Tracking returns rates using email receipts
Addressing one of the common blind spots in online retail
Until now, my newsletter has exclusively explored web data. However, this week I decided to discuss a different topic that I touched upon a couple years back in a Medium article: tracking returns rates using email receipt data. I thought it would be a good idea to revisit and expand on that post here, adding some more context about the data and some details on how my solution was implemented.
If you asked me, “If you could only eat one food for the rest of your life only work with one type of data for rest of your life — what would it be?” — I'd probably pick email receipt data—with credit card transaction-level data a close second.

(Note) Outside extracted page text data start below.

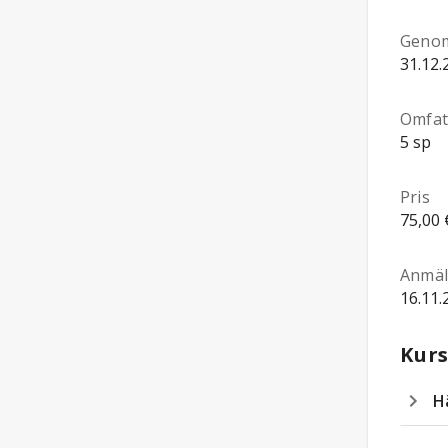
Genom
31.12.
Omfat
5 sp
Pris
75,00 
Anmäl
16.11.
Kurs
H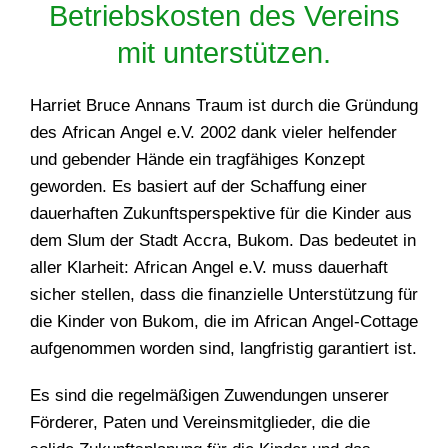
Betriebskosten des Vereins
mit unterstützen.
Harriet Bruce Annans Traum ist durch die Gründung
des African Angel e.V. 2002 dank vieler helfender
und gebender Hände ein tragfähiges Konzept
geworden. Es basiert auf der Schaffung einer
dauerhaften Zukunftsperspektive für die Kinder aus
dem Slum der Stadt Accra, Bukom. Das bedeutet in
aller Klarheit: African Angel e.V. muss dauerhaft
sicher stellen, dass die finanzielle Unterstützung für
die Kinder von Bukom, die im African Angel-Cottage
aufgenommen worden sind, langfristig garantiert ist.
Es sind die regelmäßigen Zuwendungen unserer
Förderer, Paten und Vereinsmitglieder, die die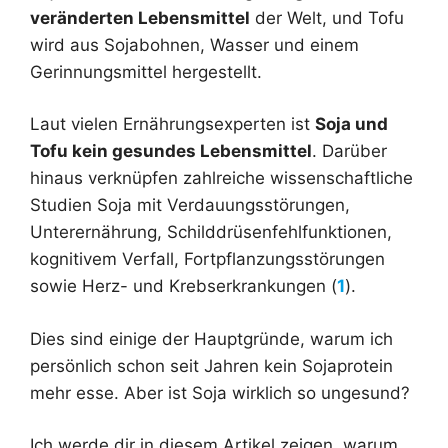
veränderten Lebensmittel
der Welt, und Tofu
wird aus Sojabohnen, Wasser und einem
Gerinnungsmittel hergestellt.
Laut vielen Ernährungsexperten ist
Soja und
Tofu kein gesundes Lebensmittel
. Darüber
hinaus verknüpfen zahlreiche wissenschaftliche
Studien Soja mit Verdauungsstörungen,
Unterernährung, Schilddrüsenfehlfunktionen,
kognitivem Verfall, Fortpflanzungsstörungen
sowie Herz- und Krebserkrankungen (
1
).
Dies sind einige der Hauptgründe, warum ich
persönlich schon seit Jahren kein Sojaprotein
mehr esse. Aber ist Soja wirklich so ungesund?
Ich werde dir in diesem Artikel zeigen, warum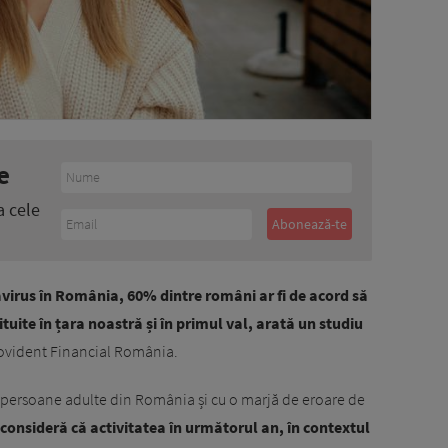
e
a cele
avirus în România, 60% dintre români ar fi de acord să
stituite în țara noastră și în primul val, arată un studiu
Provident Financial România.
 persoane adulte din România și cu o marjă de eroare de
consideră că activitatea în următorul an, în contextul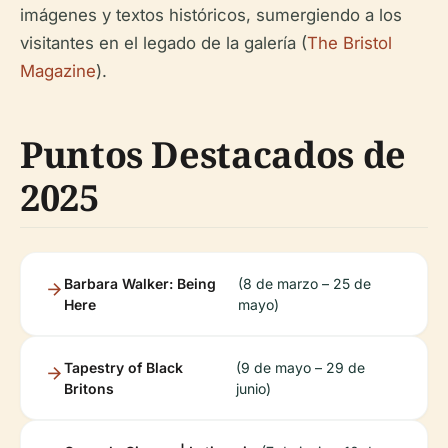
imágenes y textos históricos, sumergiendo a los
visitantes en el legado de la galería (
The Bristol
Magazine
).
Puntos Destacados de
2025
Barbara Walker: Being
(8 de marzo – 25 de
Here
mayo)
Tapestry of Black
(9 de mayo – 29 de
Britons
junio)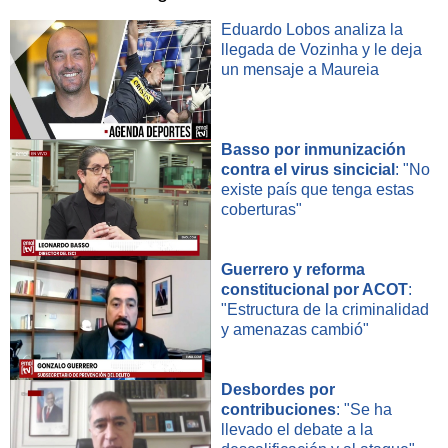
Eduardo Lobos analiza la
llegada de Vozinha y le deja
un mensaje a Maureia
Basso por inmunización
contra el virus sincicial
: "No
existe país que tenga estas
coberturas"
Guerrero y reforma
constitucional por ACOT
:
"Estructura de la criminalidad
y amenazas cambió"
Desbordes por
contribuciones
: "Se ha
llevado el debate a la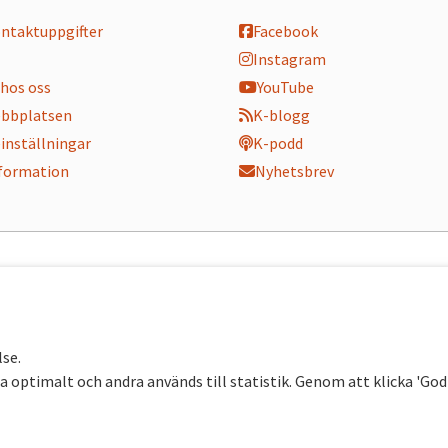
ontaktuppgifter
Facebook
Instagram
hos oss
YouTube
bbplatsen
K-blogg
inställningar
K-podd
nformation
Nyhetsbrev
lse.
 optimalt och andra används till statistik. Genom att klicka 'Go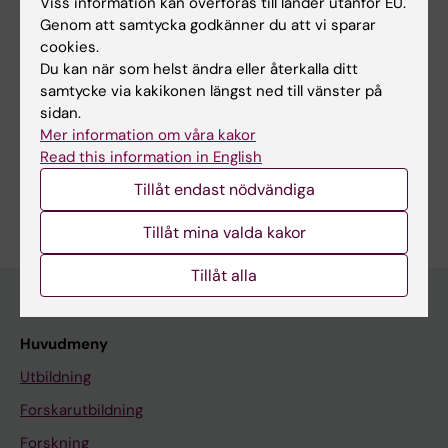
Sendic S
Viss information kan överföras till länder utanför EU.
Genom att samtycka godkänner du att vi sparar
cookies.
Du kan när som helst ändra eller återkalla ditt
Forskningsområden:
samtycke via kakikonen längst ned till vänster på
sidan.
Autoimmunitet och inflammation
Mer information om våra kakor
Immunologi inom det medicinska området
Njurmedicin
Read this information in English
Är du Senka Sendic?
Tillåt endast nödvändiga
Redigera din profil
Tillåt mina valda kakor
Tillåt alla
Huvudmeny
Utbildning
Forskarutbildning
Forskning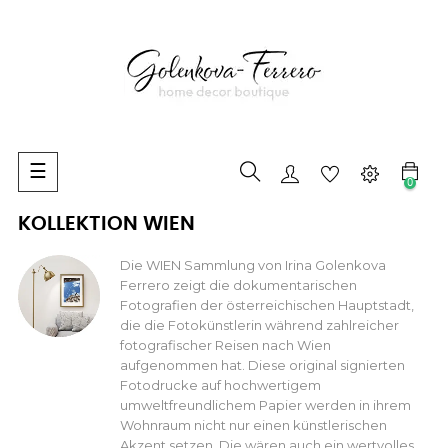
Umschalten
☰
0
der
Navigation
KOLLEKTION WIEN
Die WIEN Sammlung von Irina Golenkova
Ferrero zeigt die dokumentarischen
Fotografien der österreichischen Hauptstadt,
die die Fotokünstlerin während zahlreicher
fotografischer Reisen nach Wien
aufgenommen hat. Diese original signierten
Fotodrucke auf hochwertigem
umweltfreundlichem Papier werden in ihrem
Wohnraum nicht nur einen künstlerischen
Akzent setzen. Die wären auch ein wertvolles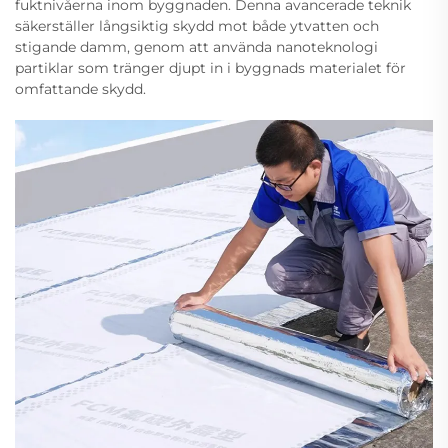
fuktnivåerna inom byggnaden. Denna avancerade teknik
säkerställer långsiktig skydd mot både ytvatten och
stigande damm, genom att använda nanoteknologi
partiklar som tränger djupt in i byggnads materialet för
omfattande skydd.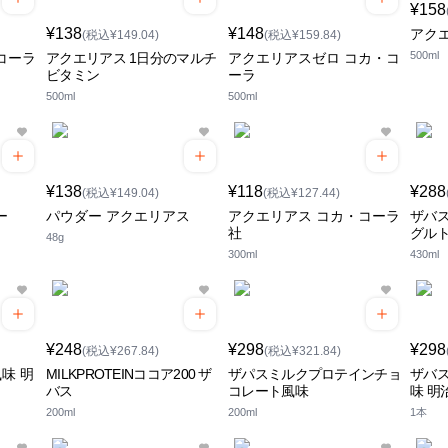
¥158
¥138
¥148
アク
(税込¥149.04)
(税込¥159.84)
500ml
コーラ
アクエリアス 1日分のマルチ
アクエリアスゼロ コカ・コ
ビタミン
ーラ
500ml
500ml
¥138
¥118
¥288
(税込¥149.04)
(税込¥127.44)
ー
パウダー アクエリアス
アクエリアス コカ・コーラ
ザバ
社
グル
48g
300ml
430ml
¥248
¥298
¥298
(税込¥267.84)
(税込¥321.84)
味 明
MILKPROTEINココア200 ザ
ザパスミルクプロテインチョ
ザバス
バス
コレート風味
味 明
200ml
200ml
1本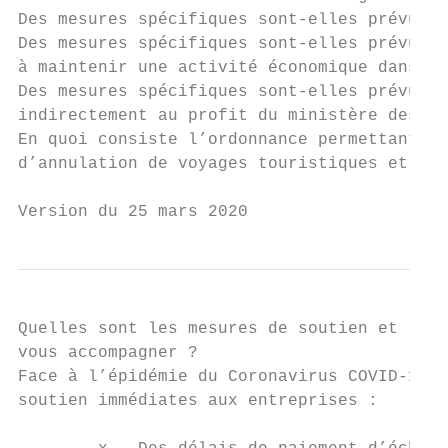
Des mesures spécifiques sont-elles prévues 
Des mesures spécifiques sont-elles prévues 
à maintenir une activité économique dans de
Des mesures spécifiques sont-elles prévues 
indirectement au profit du ministère des ar
En quoi consiste l’ordonnance permettant de
d’annulation de voyages touristiques et de 
Version du 25 mars 2020
Quelles sont les mesures de soutien et les 
vous accompagner ?

Face à l’épidémie du Coronavirus COVID-19, 
soutien immédiates aux entreprises :
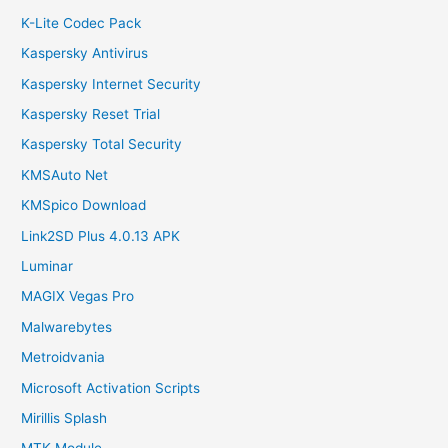
K-Lite Codec Pack
Kaspersky Antivirus
Kaspersky Internet Security
Kaspersky Reset Trial
Kaspersky Total Security
KMSAuto Net
KMSpico Download
Link2SD Plus 4.0.13 APK
Luminar
MAGIX Vegas Pro
Malwarebytes
Metroidvania
Microsoft Activation Scripts
Mirillis Splash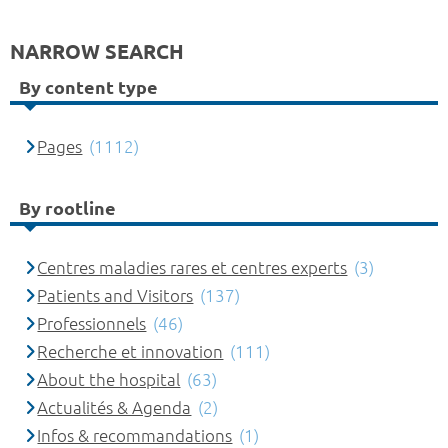
NARROW SEARCH
By content type
Pages
(1112)
By rootline
Centres maladies rares et centres experts
(3)
Patients and Visitors
(137)
Professionnels
(46)
Recherche et innovation
(111)
About the hospital
(63)
Actualités & Agenda
(2)
Infos & recommandations
(1)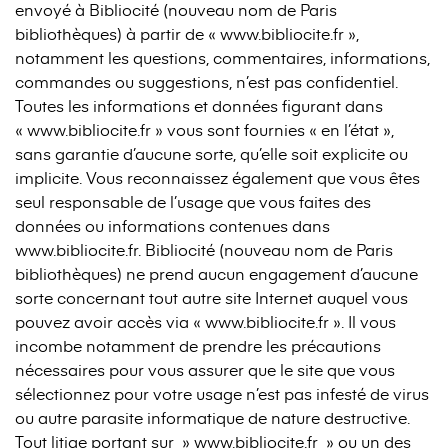
envoyé à Bibliocité (nouveau nom de Paris
bibliothèques) à partir de « www.bibliocite.fr »,
notamment les questions, commentaires, informations,
commandes ou suggestions, n’est pas confidentiel.
Toutes les informations et données figurant dans
« www.bibliocite.fr » vous sont fournies « en l’état »,
sans garantie d’aucune sorte, qu’elle soit explicite ou
implicite. Vous reconnaissez également que vous êtes
seul responsable de l’usage que vous faites des
données ou informations contenues dans
www.bibliocite.fr. Bibliocité (nouveau nom de Paris
bibliothèques) ne prend aucun engagement d’aucune
sorte concernant tout autre site Internet auquel vous
pouvez avoir accès via « www.bibliocite.fr ». Il vous
incombe notamment de prendre les précautions
nécessaires pour vous assurer que le site que vous
sélectionnez pour votre usage n’est pas infesté de virus
ou autre parasite informatique de nature destructive.
Tout litige portant sur » www.bibliocite.fr » ou un des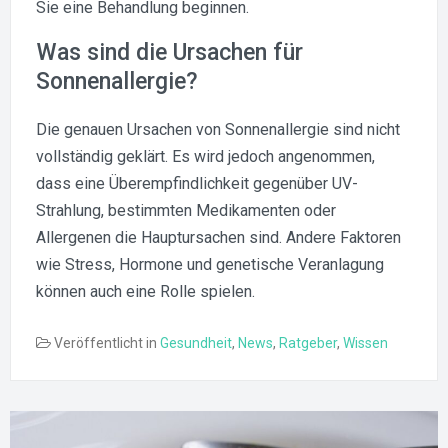
Sie eine Behandlung beginnen.
Was sind die Ursachen für
Sonnenallergie?
Die genauen Ursachen von Sonnenallergie sind nicht
vollständig geklärt. Es wird jedoch angenommen,
dass eine Überempfindlichkeit gegenüber UV-
Strahlung, bestimmten Medikamenten oder
Allergenen die Hauptursachen sind. Andere Faktoren
wie Stress, Hormone und genetische Veranlagung
können auch eine Rolle spielen.
Veröffentlicht in
Gesundheit
,
News
,
Ratgeber
,
Wissen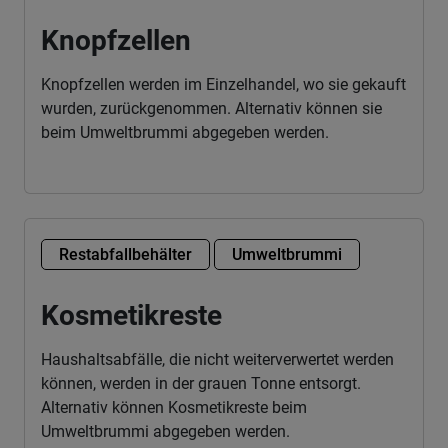
Knopfzellen
Knopfzellen werden im Einzelhandel, wo sie gekauft
wurden, zurückgenommen. Alternativ können sie
beim Umweltbrummi abgegeben werden.
Restabfallbehälter
Umweltbrummi
Kosmetikreste
Haushaltsabfälle, die nicht weiterverwertet werden
können, werden in der grauen Tonne entsorgt.
Alternativ können Kosmetikreste beim
Umweltbrummi abgegeben werden.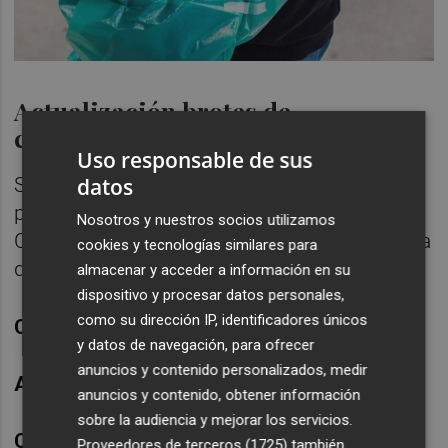
Actualización brotes de
coronavirus
Uso responsable de sus
datos
Se han registrado un total de 54 brotes. Por
provincias, ésta es la distribución: 14 en
Nosotros y nuestros socios utilizamos
Castellón; 15 en Alicante y 25 en la provincia
cookies y tecnologías similares para
de Valencia
almacenar y acceder a información en su
dispositivo y procesar datos personales,
como su dirección IP, identificadores únicos
Castelló de La Plana:
5 casos. Origen laboral
y datos de navegación, para ofrecer
anuncios y contenido personalizados, medir
Ayora:
3 casos. Origen laboral
anuncios y contenido, obtener información
sobre la audiencia y mejorar los servicios.
Càlig:
4 casos. Origen social
Proveedores de terceros (1725)
también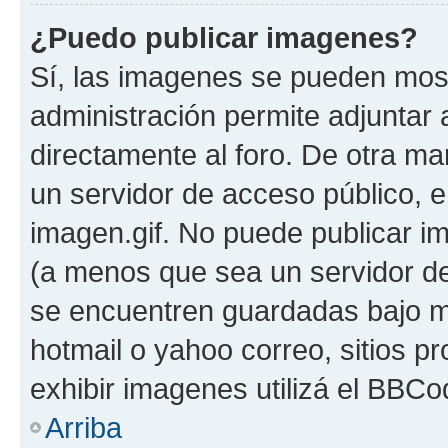
¿Puedo publicar imagenes?
Sí, las imagenes se pueden most
administración permite adjuntar 
directamente al foro. De otra ma
un servidor de acceso público, e
imagen.gif. No puede publicar 
(a menos que sea un servidor de
se encuentren guardadas bajo me
hotmail o yahoo correo, sitios p
exhibir imagenes utilizá el BBCo
Arriba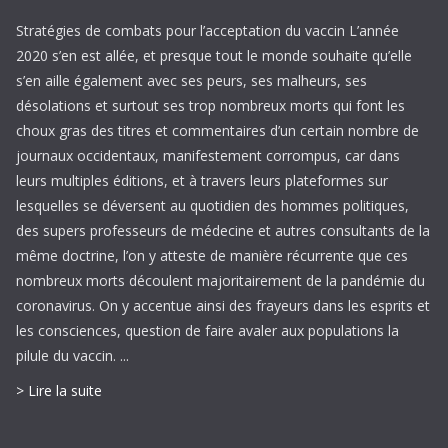
Stratégies de combats pour l’acceptation du vaccin L’année
2020 s’en est allée, et presque tout le monde souhaite qu’elle
s’en aille également avec ses peurs, ses malheurs, ses
désolations et surtout ses trop nombreux morts qui font les
choux gras des titres et commentaires d’un certain nombre de
journaux occidentaux, manifestement corrompus, car dans
leurs multiples éditions, et à travers leurs plateformes sur
lesquelles se déversent au quotidien des hommes politiques,
des supers professeurs de médecine et autres consultants de la
même doctrine, l’on y atteste de manière récurrente que ces
nombreux morts découlent majoritairement de la pandémie du
coronavirus. On y accentue ainsi des frayeurs dans les esprits et
les consciences, question de faire avaler aux populations la
pilule du vaccin. ...
> Lire la suite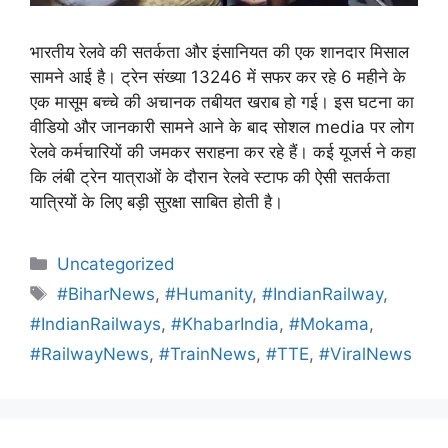
भारतीय रेलवे की सतर्कता और इंसानियत की एक शानदार मिसाल
सामने आई है। ट्रेन संख्या 13246 में सफर कर रहे 6 महीने के
एक मासूम बच्चे की अचानक तबीयत खराब हो गई। इस घटना का
वीडियो और जानकारी सामने आने के बाद सोशल media पर लोग
रेलवे कर्मचारियों की जमकर सराहना कर रहे हैं। कई यूजर्स ने कहा
कि लंबी ट्रेन यात्राओं के दौरान रेलवे स्टाफ की ऐसी सतर्कता
यात्रियों के लिए बड़ी सुरक्षा साबित होती है।
Uncategorized
#BiharNews
,
#Humanity
,
#IndianRailway
,
#IndianRailways
,
#KhabarIndia
,
#Mokama
,
#RailwayNews
,
#TrainNews
,
#TTE
,
#ViralNews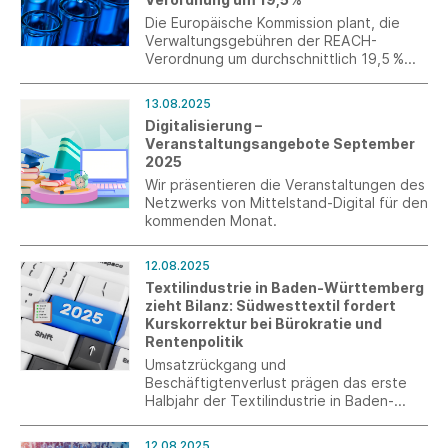
Die Europäische Kommission plant, die
Verwaltungsgebühren der REACH-
Verordnung um durchschnittlich 19,5 %
anzuheben. Diese Erhöhung betrifft vor
allem größere Unternehmen, während
13.08.2025
kleine und mittlere Unternehmen (KMU)
Digitalisierung –
von der Gebührenerhöhung
Veranstaltungsangebote September
ausgenommen bleiben.
2025
Wir präsentieren die Veranstaltungen des
Netzwerks von Mittelstand-Digital für den
kommenden Monat.
12.08.2025
Textilindustrie in Baden-Württemberg
zieht Bilanz: Südwesttextil fordert
Kurskorrektur bei Bürokratie und
Rentenpolitik
Umsatzrückgang und
Beschäftigtenverlust prägen das erste
Halbjahr der Textilindustrie in Baden-
Württemberg. Nach 100 Tagen
Bundesregierung stehen erste Schritte
12.08.2025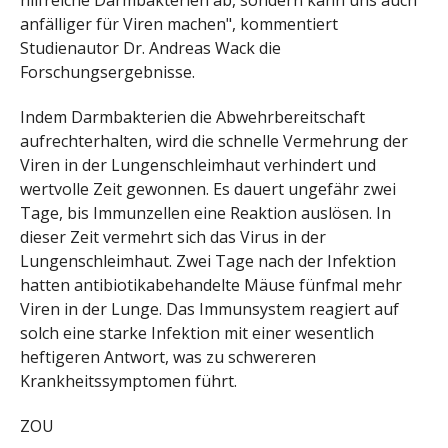
hilfreiche Darmbakterien ab, sondern kann uns auch
anfälliger für Viren machen", kommentiert
Studienautor Dr. Andreas Wack die
Forschungsergebnisse.
Indem Darmbakterien die Abwehrbereitschaft
aufrechterhalten, wird die schnelle Vermehrung der
Viren in der Lungenschleimhaut verhindert und
wertvolle Zeit gewonnen. Es dauert ungefähr zwei
Tage, bis Immunzellen eine Reaktion auslösen. In
dieser Zeit vermehrt sich das Virus in der
Lungenschleimhaut. Zwei Tage nach der Infektion
hatten antibiotikabehandelte Mäuse fünfmal mehr
Viren in der Lunge. Das Immunsystem reagiert auf
solch eine starke Infektion mit einer wesentlich
heftigeren Antwort, was zu schwereren
Krankheitssymptomen führt.
ZOU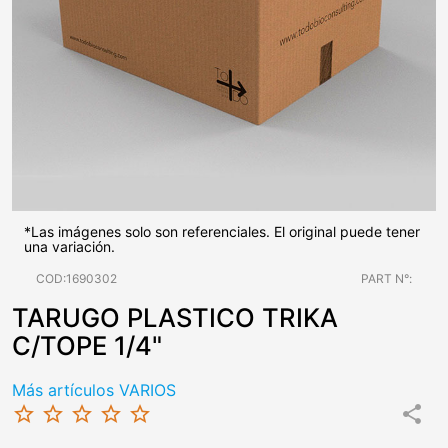
*Las imágenes solo son referenciales. El original puede tener
una variación.
COD:1690302
PART N°:
TARUGO PLASTICO TRIKA
C/TOPE 1/4"
Más artículos VARIOS
star_border
star_border
star_border
star_border
star_border
share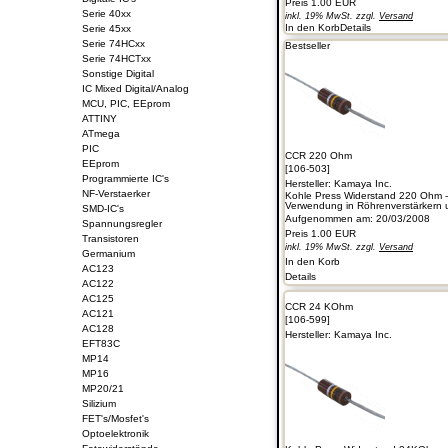
Preis
1.00 EUR
Serie 40xx
inkl. 19% MwSt. zzgl.
Versand
In den Korb
Details
Serie 45xx
Serie 74HCxx
Bestseller
Serie 74HCTxx
Sonstige Digital
IC Mixed Digital/Analog
MCU, PIC, EEprom
ATTINY
ATmega
PIC
CCR 220 Ohm
EEprom
[106-503]
Programmierte IC's
Hersteller:
Kamaya Inc.
NF-Verstaerker
Kohle Press Widerstand 220 Ohm 
Verwendung in Röhrenverstärkern un
SMD-IC's
Aufgenommen am: 20/03/2008
Spannungsregler
Preis
1.00 EUR
Transistoren
inkl. 19% MwSt. zzgl.
Versand
Germanium
In den Korb
AC123
Details
AC122
AC125
CCR 24 KOhm
AC121
[106-599]
AC128
Hersteller:
Kamaya Inc.
EFT83C
MP14
MP16
MP20/21
Silizium
FET's/Mosfet's
Optoelektronik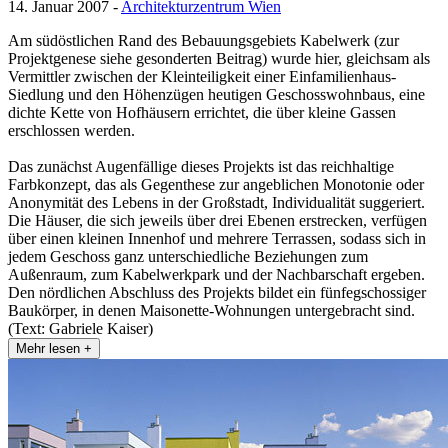
14. Januar 2007 -
Architekturzentrum Wien
Am südöstlichen Rand des Bebauungsgebiets Kabelwerk (zur
Projektgenese siehe gesonderten Beitrag) wurde hier, gleichsam als
Vermittler zwischen der Kleinteiligkeit einer Einfamilienhaus-
Siedlung und den Höhenzügen heutigen Geschosswohnbaus, eine
dichte Kette von Hofhäusern errichtet, die über kleine Gassen
erschlossen werden.
Das zunächst Augenfällige dieses Projekts ist das reichhaltige
Farbkonzept, das als Gegenthese zur angeblichen Monotonie oder
Anonymität des Lebens in der Großstadt, Individualität suggeriert.
Die Häuser, die sich jeweils über drei Ebenen erstrecken, verfügen
über einen kleinen Innenhof und mehrere Terrassen, sodass sich in
jedem Geschoss ganz unterschiedliche Beziehungen zum
Außenraum, zum Kabelwerkpark und der Nachbarschaft ergeben.
Den nördlichen Abschluss des Projekts bildet ein fünfegschossiger
Baukörper, in denen Maisonette-Wohnungen untergebracht sind.
(Text: Gabriele Kaiser)
Mehr lesen +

Granular email receipt data has many layers of complexity. There are challenges like varying panel sizes, changing email formats from merchants, and even instances where email providers cut off access entirely. But once we figure out how to deal with all the quirks (which can be really hard work), the data reveals some really granular and unique insights, which might not be available from any other sources.
A common question I get from people from outside the industry is, "Where does email receipt data come from?" While I haven't been active in the data market recently, and my knowledge is somewhat outdated, I'm familiar with several players in this space:
MeasurableAI — a global email receipt data provider, offering particularly strong coverage in the APAC region.
Foxintelligence by NielsenIQ.
Gener8 — this UK startup rewards its users for sharing anonymised email and other online data.
Edison Mail — an email app company, acquired by YipitData in 2021.
(If someone wants to be added or removed from the list - please reach out. I’m not compensated for any of the mentions.)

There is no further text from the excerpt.